Snajperzy nie są frajerami, o nie.
Frajerami są te boty co pół gry w jednej kampie siedzą za drzwiami i prują w plecy.
Gdy gram na 29th Infantry Division, albo na Realism Modus w DH czy RO, nie raz czytam lub słysze: "Wow, Sniper you save my life".
Snajperzy to dokładne bestie.
Są tacy którzy potrafią w biegnącego z bliska nie trafić z PPsH'y... Snajper siedzi na tyłach lub w dobrej kryjówce i strzela w tych którzy mu się pojawią. Jeden strzał - Nowa kryjówka.
Dobry Snajper jest zawsze w ruchu, nie zostaje na jednej kampie, bo to naraża jego na straty.
Snajpera da się pokonać, nawet z PPsH'y, wiem bo nie raz mnie tak zdjęto i nie raz ja tak zdejmowałem.
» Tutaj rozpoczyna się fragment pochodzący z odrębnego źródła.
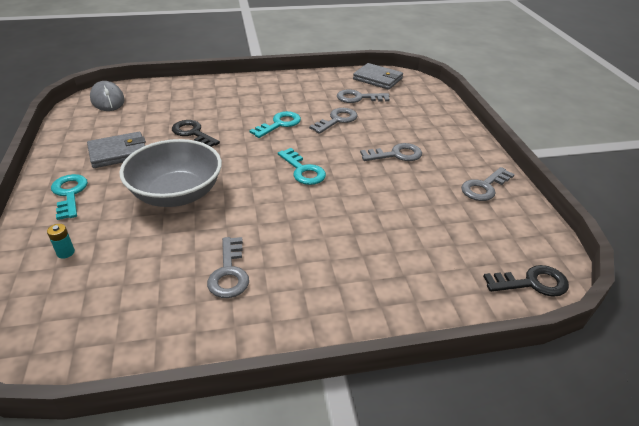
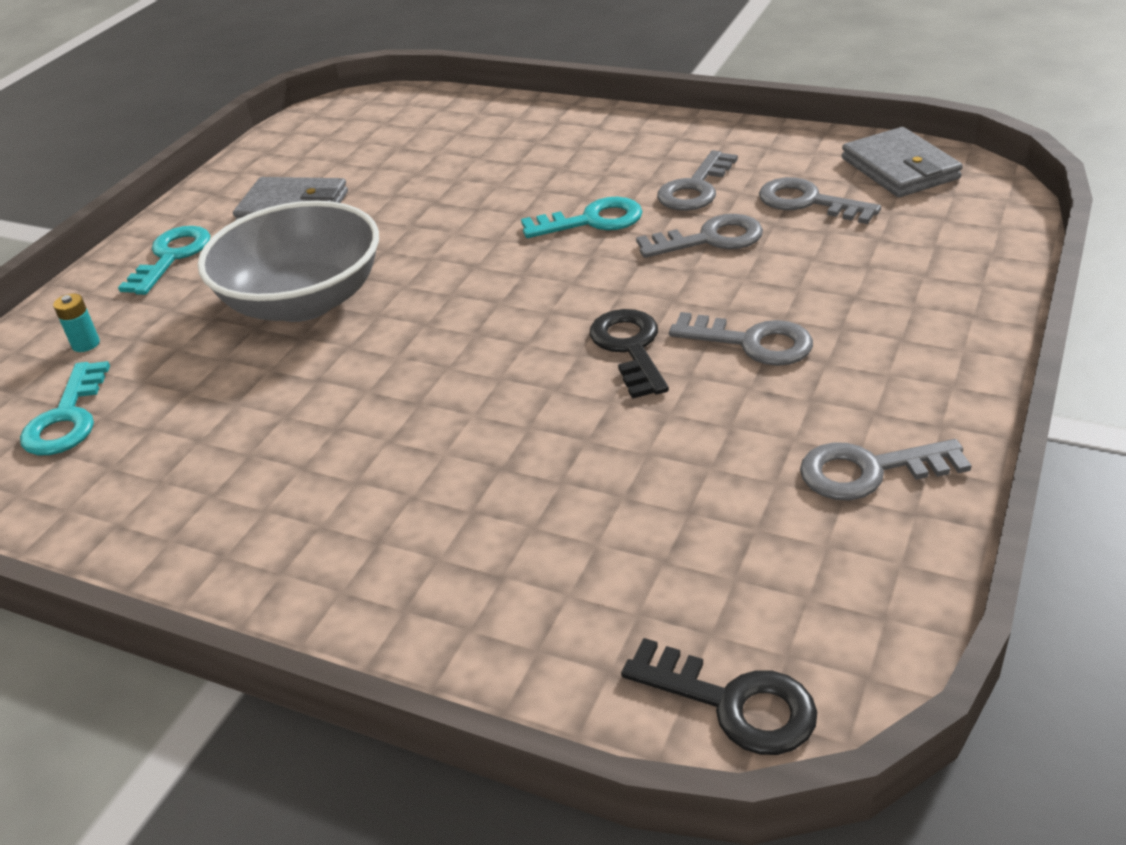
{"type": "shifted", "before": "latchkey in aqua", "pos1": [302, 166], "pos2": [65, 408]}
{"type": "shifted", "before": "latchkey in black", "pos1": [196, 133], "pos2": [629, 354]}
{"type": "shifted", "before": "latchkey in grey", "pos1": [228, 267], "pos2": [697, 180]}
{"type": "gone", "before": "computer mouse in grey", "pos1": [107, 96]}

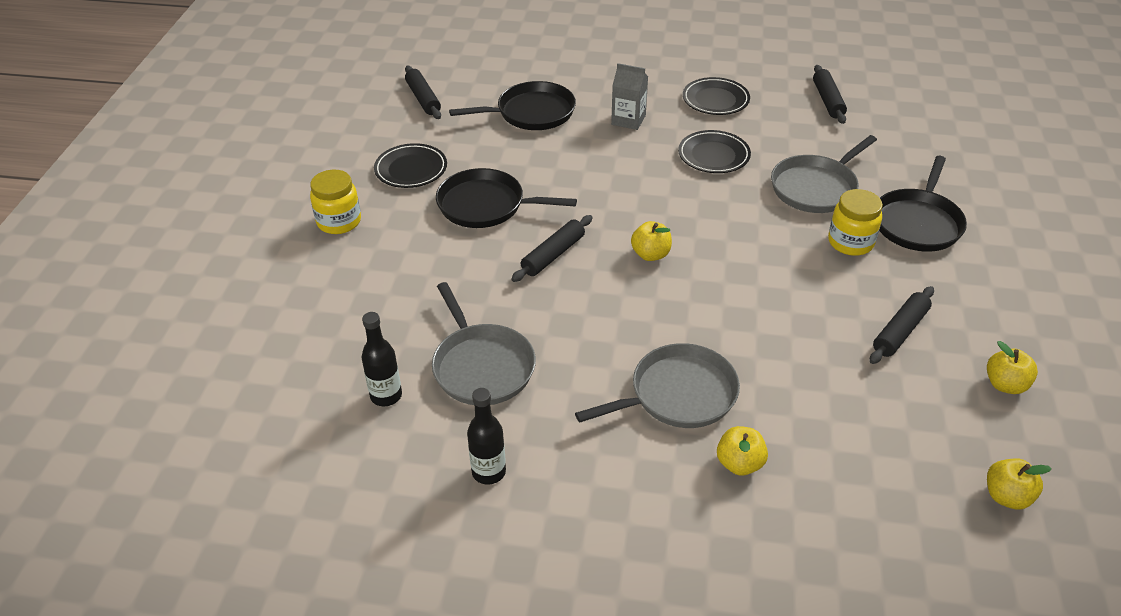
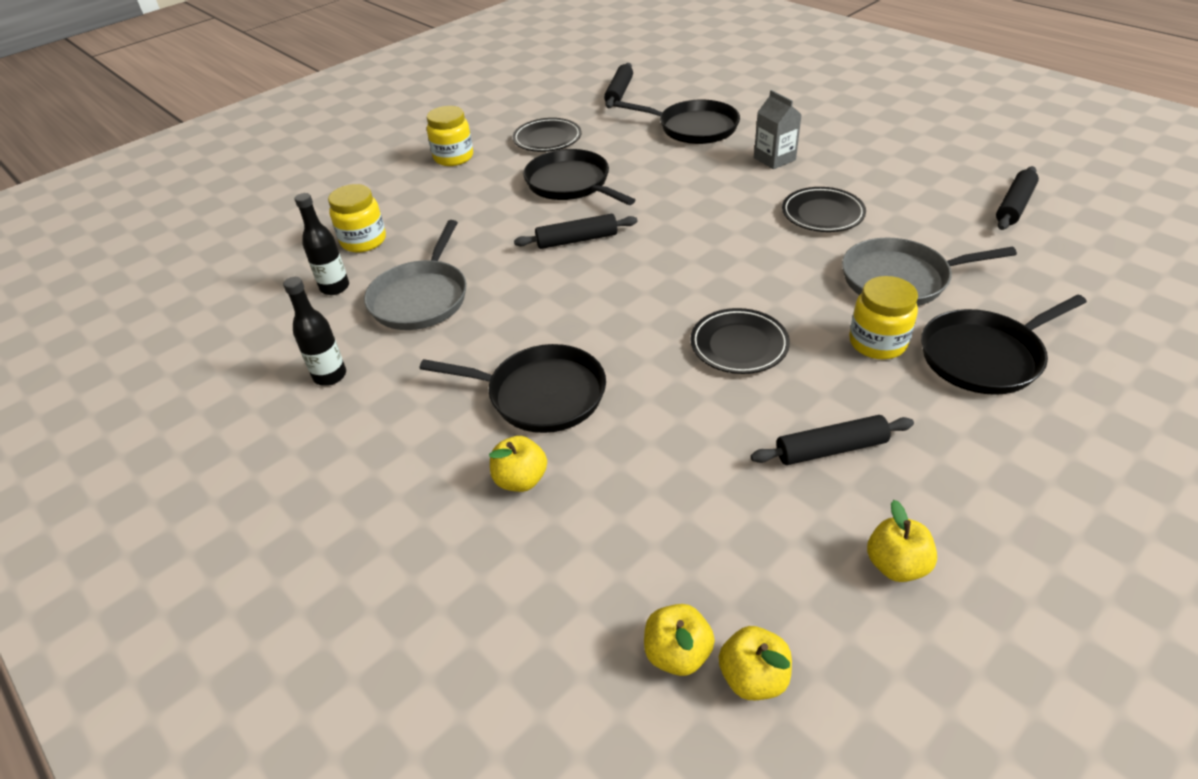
{"type": "new", "after": "jar in yellow", "pos2": [357, 218]}
{"type": "repainted", "before": "skillet in grey", "after": "skillet in black", "pos1": [657, 385], "pos2": [512, 388]}
{"type": "shifted", "before": "apple in yellow", "pos1": [651, 241], "pos2": [679, 640]}
{"type": "shifted", "before": "flat dish in black", "pos1": [716, 96], "pos2": [740, 341]}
A kampera za winklem? Jak go kurna rozwalisz? Granatem? Schowa sie za drzwiami. Wlecisz na pałe z PPsH'ą? On ma tam taka szczeline, że najmniejszy ruch równa sie otwarcie ognia, a szansy na odpowiedni kąt strzału nie ma. I tu znów przydaje sie Snajper, który z odpowiedniego miejsca pod odpowiednim kątem strzeli przez okno, tylnie drzwi czy coś takiego, pewnie nie raz widzieliście to na planszach FunMaps m. in na Bridge i Battle in House.